Welcome to the first CSS3 tutorial. Here you will learn the basics of the new and improved CSS3. CSS3 is an extension of CSS2, so it is required that you already have a good understanding of CSS to understand this tutorial.

Today we will be going over four of the most useful new features of CSS3, text-shadow, box-shadow, border-radius, and rgba color. By the end of this tutorial you should understand how these tags work as well as have a basic understanding of the new tools in CSS3.

Prerequisites

For this tutorial it is recommended that you have:


Contents

  1. The basics of CSS3
  2. text-shadow
  3. box-shadow
  4. border-radius
  5. rgba color
  6. Try It Yourself
  7. Quiz

The Basics of CSS3

The basics of CSS3 are the same as in CSS2. If you have a strong understanding of CSS2, you should have no trouble diving into CSS3. Please note that CSS3 is new, so much of the new CSS3 styles will not work in old browsers. For compatibility you should always test your CSS3 styles in old browsers, and make backup code accordingly.


text-shadow.

The first CSS class we will be working with is the text-shadow class. Just as it sounds the text-shadow class will add drop shadows to your text. Obviously you wouldn't use this on body content but text-shadow can be very useful for headers and other short phrases.
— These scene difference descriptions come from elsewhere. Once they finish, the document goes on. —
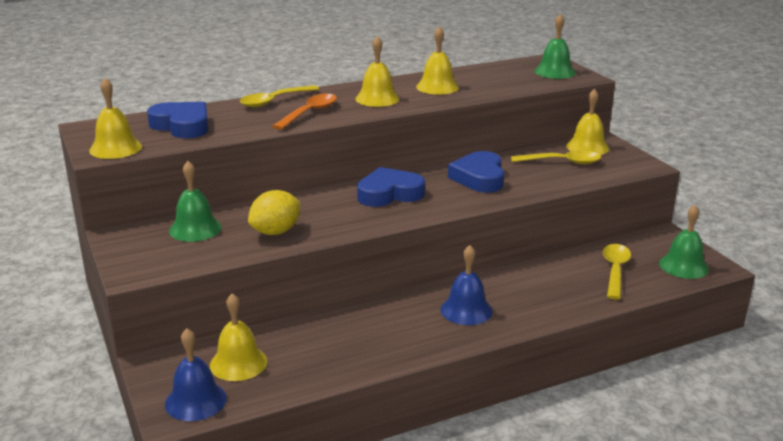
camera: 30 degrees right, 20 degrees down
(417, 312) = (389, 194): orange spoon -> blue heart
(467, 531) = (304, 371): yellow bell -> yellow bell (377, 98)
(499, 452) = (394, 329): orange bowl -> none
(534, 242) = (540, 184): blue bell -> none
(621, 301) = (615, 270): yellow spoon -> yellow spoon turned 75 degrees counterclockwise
The syntax for text-shadow used to vary depending on browsers and needed extra code to work, but as CSS3 became more defined the extra code is no longer needed. Now the code is pretty simple. Here is a sample.



text-shadow: 2px 2px 2px #000;

The numbers simply define how far away from the words, how thick, how blurry, and what color the shadow should be. If all you need is a simple drop shadow, with CSS3 you should always use text-shadow instead of an image. Search engines use the text on your page to place your page better in searches, text helps much more than an image would.


box-shadow

box-shadow, as the name implies, is a new CSS3 class that allows drop shadows to be placed on any block content. Meaning that now you can place a drop shadow on an image without the need of Photoshop. Also you can give a div a background color, and place a shadow on that, effectively giving you a nice looking background.

The syntax is identical to that of text-shadow, simply with box-shadow instead.

box-shadow: 2px 2px 2px #000; 

The numbers simply define how far away from the words, how thick, how blurry, and what color the shadow should be.


border-radius

The border-radius class is one of the most useful classes that has been added to CSS3. With the border-radius class you can now round those ugly pointed corners right in your code.

The syntax is similar to the other two classes, but slightly different.



border-radius: 5px 10px 5px 10px / 10px 5px 10px 5px;

As shown that code will put rounded corners on any div. The first set of numbers define the horizontal radius for all four corners, while the second set of numbers define the vertical radius for all four corners.
This is only if you want all the corners to be different curves, if you want all corners to be the same, the second set of numbers after the '/' is not needed. In fact if all the corners are exactly the same only one value is needed.


rgba

The last class we are going to learn about is not really a class at all. This is actually a property meaning it goes after a class. Use rgba instead of a rgb or a hex code to define color. Now some of you may be thinking, "What use is this? rgb or hex has always worked just fine." For the most part that is true, but the real trick behind rgba lies in the 'a'. The a in rgba stands for alpha, now you can easily define the opacity of your colors.



background: rgba(255, 0, 0, 0.5);

As you can see the syntax is nearly identical to that of the rgb property with one addition at the end, the alpha. The alpha works differently in that the value only ranges from 0 to 1, 0 being not transparent at all, and 1 being fully transparent.